In 2006, the 6.8 L Triton V10 produced 305 hp (227 kW; 309 PS) and 420 lb·ft (569 N·m) torque, 235/440 for the diesel.
Ford introduced the new E-Series at the New York Auto Show in March 2007. The van received completely redesigned front end sheet metal similar to that of the 2008 Ford Super Duty trucks. It has been overhauled with better handling and more payload.
Updates to the front end of the van include larger headlights, a larger grille, and a longer hood than previously used on E-Series and Econoline vans. The 6.0 L turbo diesel is retained on the E-Series, while Super Duty received the new 6.4 L twin turbo diesel. Gasoline engines carried over. A series of upgrades to the braking, suspension and steering systems have resulted in improvements in ride and handling, braking performance and load carrying capability, although the Twin-I-Beam front suspension remains. Four-wheel drive is available through Ford Fleet Truck using current model year Super Duty parts.
The chassis and suspension improvements have also resulted in an increase in the maximum gross vehicle weight rating (GVWR) from 14,050 lb (6373 kg) to a class-leading 14,500 lb (6577 kg).

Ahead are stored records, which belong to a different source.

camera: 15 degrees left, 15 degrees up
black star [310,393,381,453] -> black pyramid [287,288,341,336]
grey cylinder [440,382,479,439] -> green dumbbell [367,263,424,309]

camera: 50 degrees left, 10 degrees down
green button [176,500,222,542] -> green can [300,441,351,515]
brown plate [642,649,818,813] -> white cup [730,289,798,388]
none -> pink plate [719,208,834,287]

Additionally, the maximum front gross axle weight rating (GAWR) is increased by about 10 percent, from 4,600 lb (2087 kg) to a class-leading 5,000 lb (2268 kg).
In 2009 the E-Series received a new dashboard, complete with Ford's new Sync system, available in-dash navigation and upfitter switches as used in the F-Series Super Duty trucks. Also included is a passenger-side glove compartment, a first for the E-Series; previously, the glove compartment was integrated in the engine cover. Another new 2009 option was the rear-view backup camera, which is becoming widely available throughout the industry on smaller vehicles; it is another first for Ford in the full-size van field. Ford is the first automotive manufacturer to offer a full-size van that is capable of using E85; this option is most commonly available on Ford's F-150 with the 5.4 L engine. It was available on the 2009 4.6 L and 5.4 L engines.

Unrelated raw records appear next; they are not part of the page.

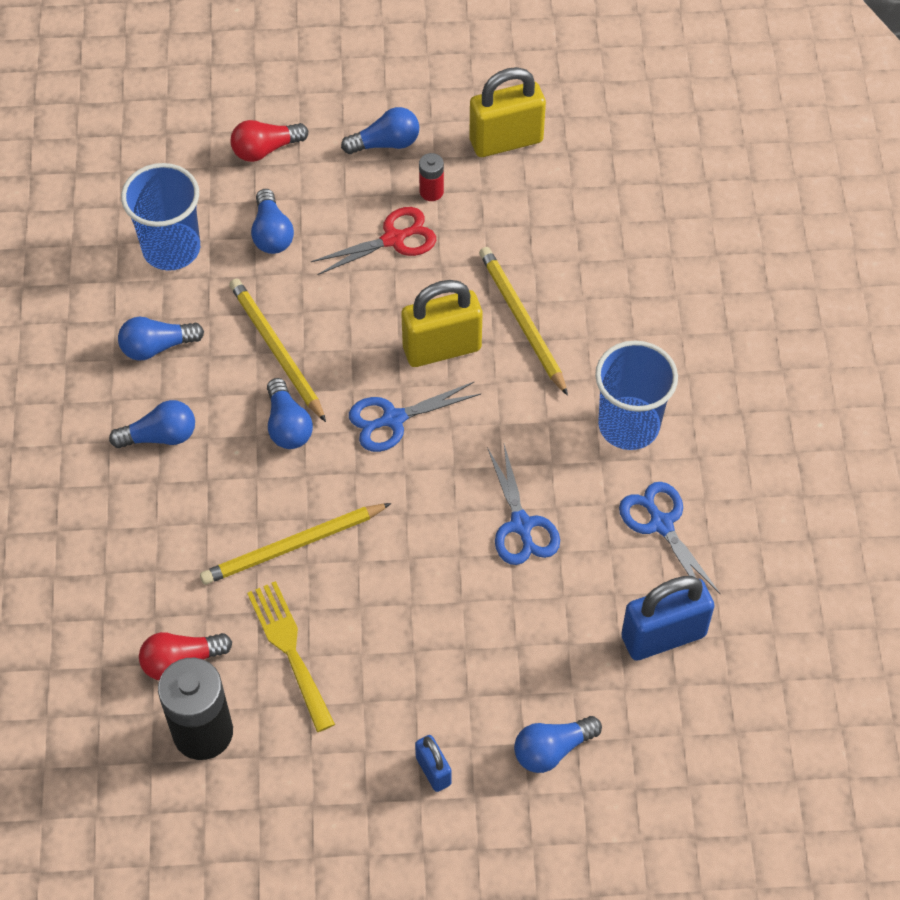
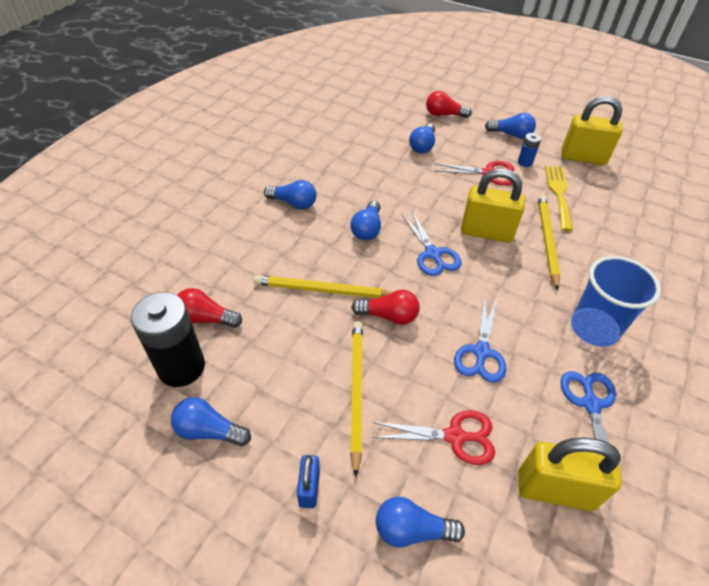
camera: 30 degrees right, 10 degrees down
blue light bulb [118,317,204,361] -> blue light bulb moved to [171,397,251,446]
blue cup [121,163,200,271] -> none
yellow pencil [229,279,326,422] -> yellow pencil moved to [350,321,363,478]
yellow fork [247,581,335,732] -> yellow fork moved to [545,166,573,231]
blue scissors [349,381,481,452] -> blue scissors turned 120 degrees counterclockwise [402,211,462,276]
red battery [419,153,444,201] -> blue battery [518,133,541,167]
blue padlock [621,576,714,661] -> yellow padlock [519,438,622,511]
none -> red light bulb [351,290,420,325]
none -> red scissors [372,410,495,465]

The 6.0 diesel was discontinued at the end of the 2010 model year. There was no diesel replacement for the 6.0 and the 6.8L V10 takes its place in the engine line up. Ford did not offer the new 6.7 diesel found in Super Duty trucks due to space limitations. It is unconfirmed whether this means it physically does not fit or there is not enough space to cool properly.
To celebrate its half-century mark, the E-Series featured a Special 50th Anniversary version for the 2011 model year. GCWR of the E450 has been raised to 22,000 lb (9979 kg), up from 20,000 lb (9072 kg).
Fourth generation Ford E-Series / Econoline models (1997-2002)
A circa 1992–1994 Ford Club Wagon passenger van, from Maryland. This particular version can seat up to fifteen passengers.
A circa 1997–2000 Ford Econoline cargo van, from Maryland.
A 2014 model year E350 "Cutaway" featuring a contractors type body manufactured by Rockport.
Ford Transit full-size van at 2013 Canadian International Auto Show
At the end of the 2014 model year, the Econoline/E-Series will be discontinued after a production run of 53 years. In its place, Ford will sell the rear-wheel drive version of the Ford Transit. Originally designed by Ford of Europe in 1965, the Transit has grown to become the equivalent of the E-Series in nearly all markets outside North America. While a globally-sold vehicle, a great deal of the design work for later versions of the Transit would rely on Ford in North America. Chief among the competitors to the Transit is the Mercedes-Benz Sprinter, sold in various forms in North America since 2001.
Although Ford had registered the "T-Series" trademark, the full-size van retained the Transit name in North America alongside the Transit Connect passenger and cargo MPVs. The 2015 Ford Transit for the North American market will be released with a 6-speed automatic transmission paired to three engines, a 3.7L V6, 3.5L EcoBoost V6, and a 3.2L inline-5 turbodiesel (using the PowerStroke name). It is available in multiple configurations, with two wheelbases and three different roof heights as well as three body lengths. Along with the cargo van and passenger van (with seating for up to 15), the Transit will be sold in chassis-cab and cutaway-cab models.